====== The input
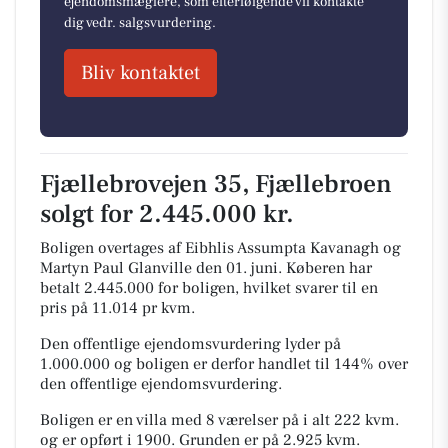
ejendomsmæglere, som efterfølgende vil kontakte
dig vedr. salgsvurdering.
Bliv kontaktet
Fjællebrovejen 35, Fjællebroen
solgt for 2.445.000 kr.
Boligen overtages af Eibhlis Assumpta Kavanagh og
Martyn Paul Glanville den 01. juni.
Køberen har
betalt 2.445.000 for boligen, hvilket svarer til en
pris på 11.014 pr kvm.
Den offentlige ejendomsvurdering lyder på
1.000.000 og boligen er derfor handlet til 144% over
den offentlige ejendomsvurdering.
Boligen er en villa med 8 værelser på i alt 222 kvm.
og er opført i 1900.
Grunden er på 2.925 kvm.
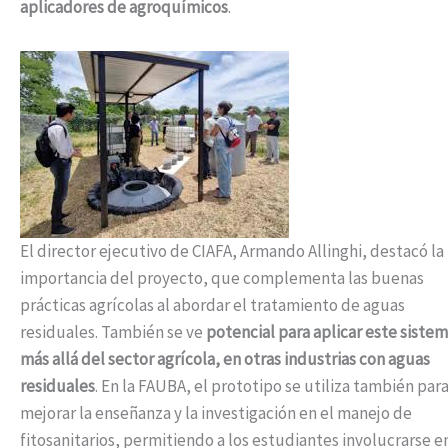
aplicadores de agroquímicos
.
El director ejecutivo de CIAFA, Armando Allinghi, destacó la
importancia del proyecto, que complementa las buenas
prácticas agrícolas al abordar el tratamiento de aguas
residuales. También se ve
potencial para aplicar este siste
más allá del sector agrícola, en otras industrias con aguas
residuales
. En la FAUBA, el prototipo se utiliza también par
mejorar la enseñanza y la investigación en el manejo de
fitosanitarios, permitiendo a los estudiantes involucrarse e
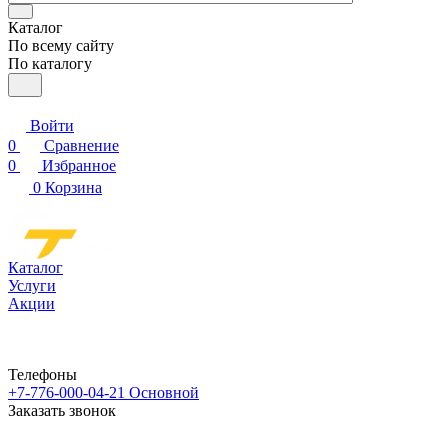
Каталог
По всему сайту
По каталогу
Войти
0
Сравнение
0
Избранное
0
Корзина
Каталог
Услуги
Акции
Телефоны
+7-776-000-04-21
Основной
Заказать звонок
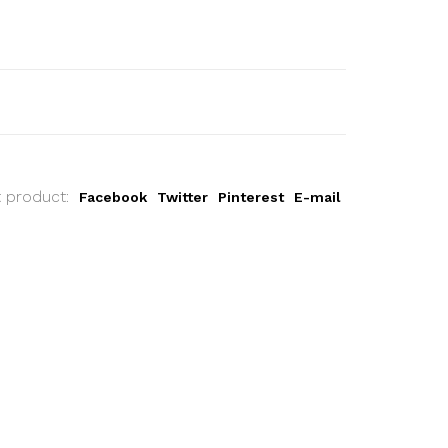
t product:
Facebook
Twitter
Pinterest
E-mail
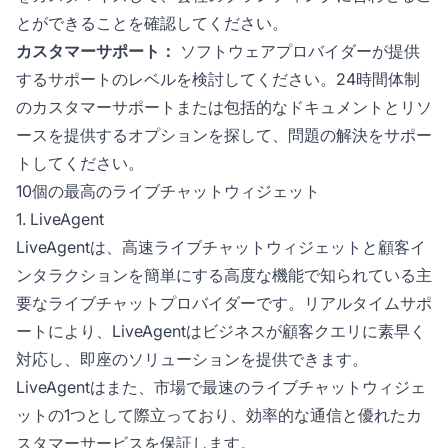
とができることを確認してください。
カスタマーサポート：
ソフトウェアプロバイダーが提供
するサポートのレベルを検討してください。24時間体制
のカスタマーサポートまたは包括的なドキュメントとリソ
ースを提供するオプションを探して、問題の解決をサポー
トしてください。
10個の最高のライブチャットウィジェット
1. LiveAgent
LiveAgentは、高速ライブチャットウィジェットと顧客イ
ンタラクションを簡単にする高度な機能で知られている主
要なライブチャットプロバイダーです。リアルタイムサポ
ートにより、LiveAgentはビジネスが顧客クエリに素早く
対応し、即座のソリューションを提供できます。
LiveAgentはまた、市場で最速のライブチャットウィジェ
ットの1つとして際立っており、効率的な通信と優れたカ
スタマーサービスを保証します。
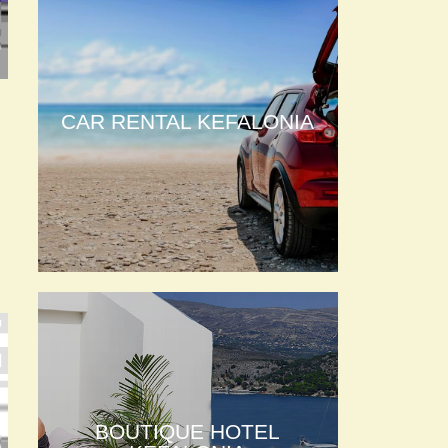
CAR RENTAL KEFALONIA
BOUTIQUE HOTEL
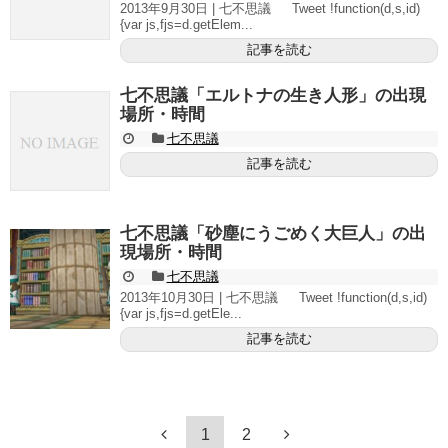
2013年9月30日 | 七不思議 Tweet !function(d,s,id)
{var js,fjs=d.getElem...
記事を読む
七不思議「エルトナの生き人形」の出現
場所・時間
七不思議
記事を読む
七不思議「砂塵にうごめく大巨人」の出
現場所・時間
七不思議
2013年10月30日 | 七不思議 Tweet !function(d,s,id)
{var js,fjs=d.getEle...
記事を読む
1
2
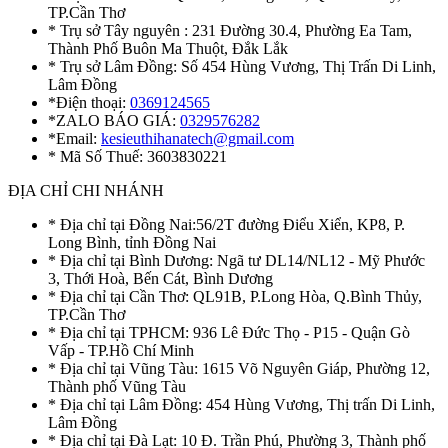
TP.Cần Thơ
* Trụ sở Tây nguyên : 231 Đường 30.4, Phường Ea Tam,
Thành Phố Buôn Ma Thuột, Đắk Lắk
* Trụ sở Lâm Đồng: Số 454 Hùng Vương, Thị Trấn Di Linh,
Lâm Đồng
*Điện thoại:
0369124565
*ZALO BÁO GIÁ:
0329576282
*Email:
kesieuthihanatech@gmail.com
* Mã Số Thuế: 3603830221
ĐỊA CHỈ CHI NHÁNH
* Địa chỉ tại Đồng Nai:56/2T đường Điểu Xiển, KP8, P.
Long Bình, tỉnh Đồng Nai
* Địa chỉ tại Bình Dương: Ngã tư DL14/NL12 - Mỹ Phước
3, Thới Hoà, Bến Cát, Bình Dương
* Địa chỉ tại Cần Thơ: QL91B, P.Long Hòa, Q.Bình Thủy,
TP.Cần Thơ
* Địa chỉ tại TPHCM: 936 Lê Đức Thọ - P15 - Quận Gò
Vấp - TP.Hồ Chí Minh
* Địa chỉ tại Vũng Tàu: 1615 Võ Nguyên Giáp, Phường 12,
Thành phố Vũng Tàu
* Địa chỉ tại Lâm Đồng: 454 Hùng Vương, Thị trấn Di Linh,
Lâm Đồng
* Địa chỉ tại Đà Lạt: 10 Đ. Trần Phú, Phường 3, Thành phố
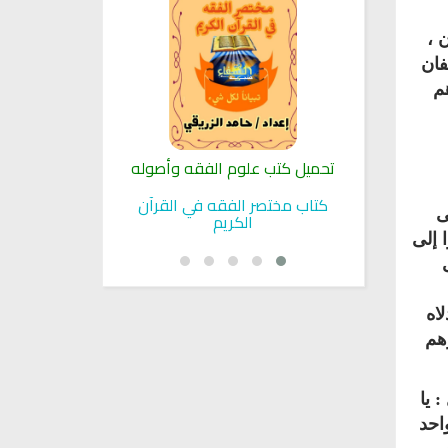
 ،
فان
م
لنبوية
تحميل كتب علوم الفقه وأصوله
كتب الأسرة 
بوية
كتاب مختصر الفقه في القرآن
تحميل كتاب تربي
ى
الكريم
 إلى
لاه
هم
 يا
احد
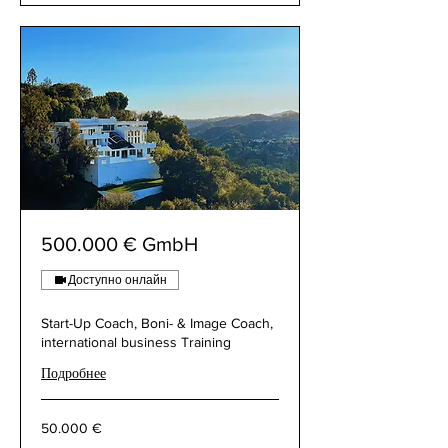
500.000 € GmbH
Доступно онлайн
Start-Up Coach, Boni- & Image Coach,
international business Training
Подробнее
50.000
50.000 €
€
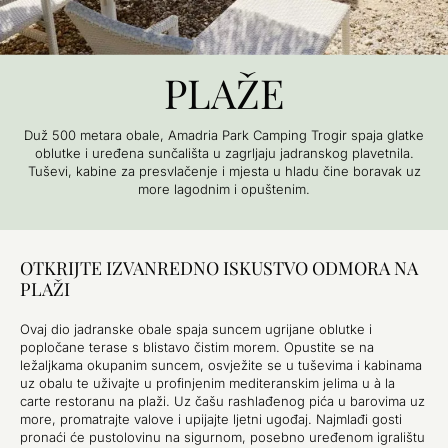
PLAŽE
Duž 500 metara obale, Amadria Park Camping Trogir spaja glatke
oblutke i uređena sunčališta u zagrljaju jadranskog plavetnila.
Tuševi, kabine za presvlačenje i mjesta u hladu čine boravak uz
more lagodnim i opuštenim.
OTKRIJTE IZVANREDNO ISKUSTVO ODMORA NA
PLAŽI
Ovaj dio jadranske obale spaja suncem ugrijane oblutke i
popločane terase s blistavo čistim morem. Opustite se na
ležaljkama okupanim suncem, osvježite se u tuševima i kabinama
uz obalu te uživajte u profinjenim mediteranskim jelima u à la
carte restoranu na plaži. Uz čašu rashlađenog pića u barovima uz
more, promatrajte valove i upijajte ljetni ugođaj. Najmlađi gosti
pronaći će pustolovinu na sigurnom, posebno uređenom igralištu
============
====== The input
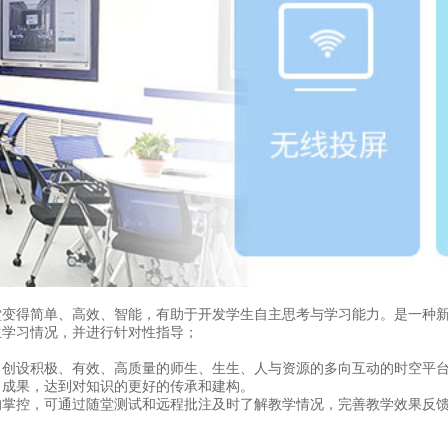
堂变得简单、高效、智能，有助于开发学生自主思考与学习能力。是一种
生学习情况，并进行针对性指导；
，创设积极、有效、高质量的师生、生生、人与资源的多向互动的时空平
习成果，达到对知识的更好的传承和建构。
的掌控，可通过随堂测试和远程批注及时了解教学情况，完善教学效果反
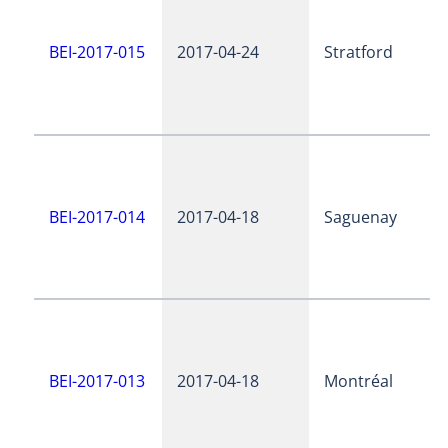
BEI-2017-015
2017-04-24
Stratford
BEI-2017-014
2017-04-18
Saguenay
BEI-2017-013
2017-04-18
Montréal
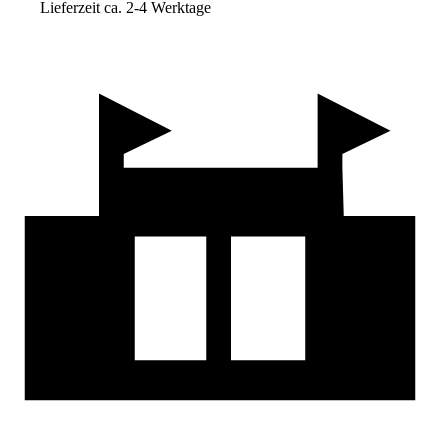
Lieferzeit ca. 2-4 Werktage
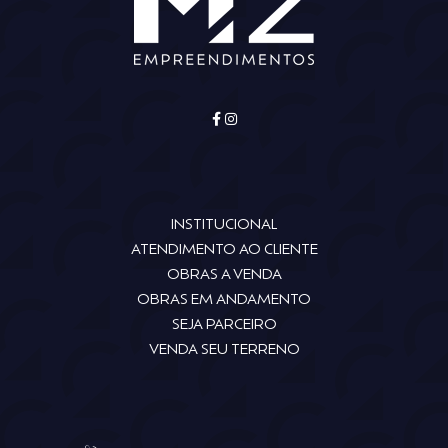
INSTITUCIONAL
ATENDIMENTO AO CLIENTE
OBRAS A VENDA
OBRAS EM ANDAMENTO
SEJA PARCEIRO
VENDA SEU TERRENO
============
====== The input
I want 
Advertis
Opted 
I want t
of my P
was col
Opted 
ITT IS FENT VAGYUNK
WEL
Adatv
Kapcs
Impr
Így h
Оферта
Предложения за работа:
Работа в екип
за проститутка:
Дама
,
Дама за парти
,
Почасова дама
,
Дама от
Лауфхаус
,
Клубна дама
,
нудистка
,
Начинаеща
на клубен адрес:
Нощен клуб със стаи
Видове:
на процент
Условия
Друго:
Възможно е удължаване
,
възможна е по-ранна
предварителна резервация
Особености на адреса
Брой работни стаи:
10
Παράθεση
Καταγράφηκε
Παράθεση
============
Write out the lines of the records, starting with the line containing "堂变得简单、高效、智能，有助于开发学生自主思考与学习能力。是一种" and going on through the line containing "VENDA SEU TERRENO". Leave the pictures out.

Exercise solution:
堂变得简单、高效、智能，有助于开发学生自主思考与学习能力。是一种
生学习情况，并进行针对性指导；
，创设积极、有效、高质量的师生、生生、人与资源的多向互动的时空平
习成果，达到对知识的更好的传承和建构。
的掌控，可通过随堂测试和远程批注及时了解教学情况，完善教学效果反
BEI-2017-015
2017-04-24
Stratford
BEI-2017-014
2017-04-18
Saguenay
BEI-2017-013
2017-04-18
Montréal
Lieferzeit ca. 2-4 Werktage
INSTITUCIONAL
ATENDIMENTO AO CLIENTE
OBRAS A VENDA
OBRAS EM ANDAMENTO
SEJA PARCEIRO
VENDA SEU TERRENO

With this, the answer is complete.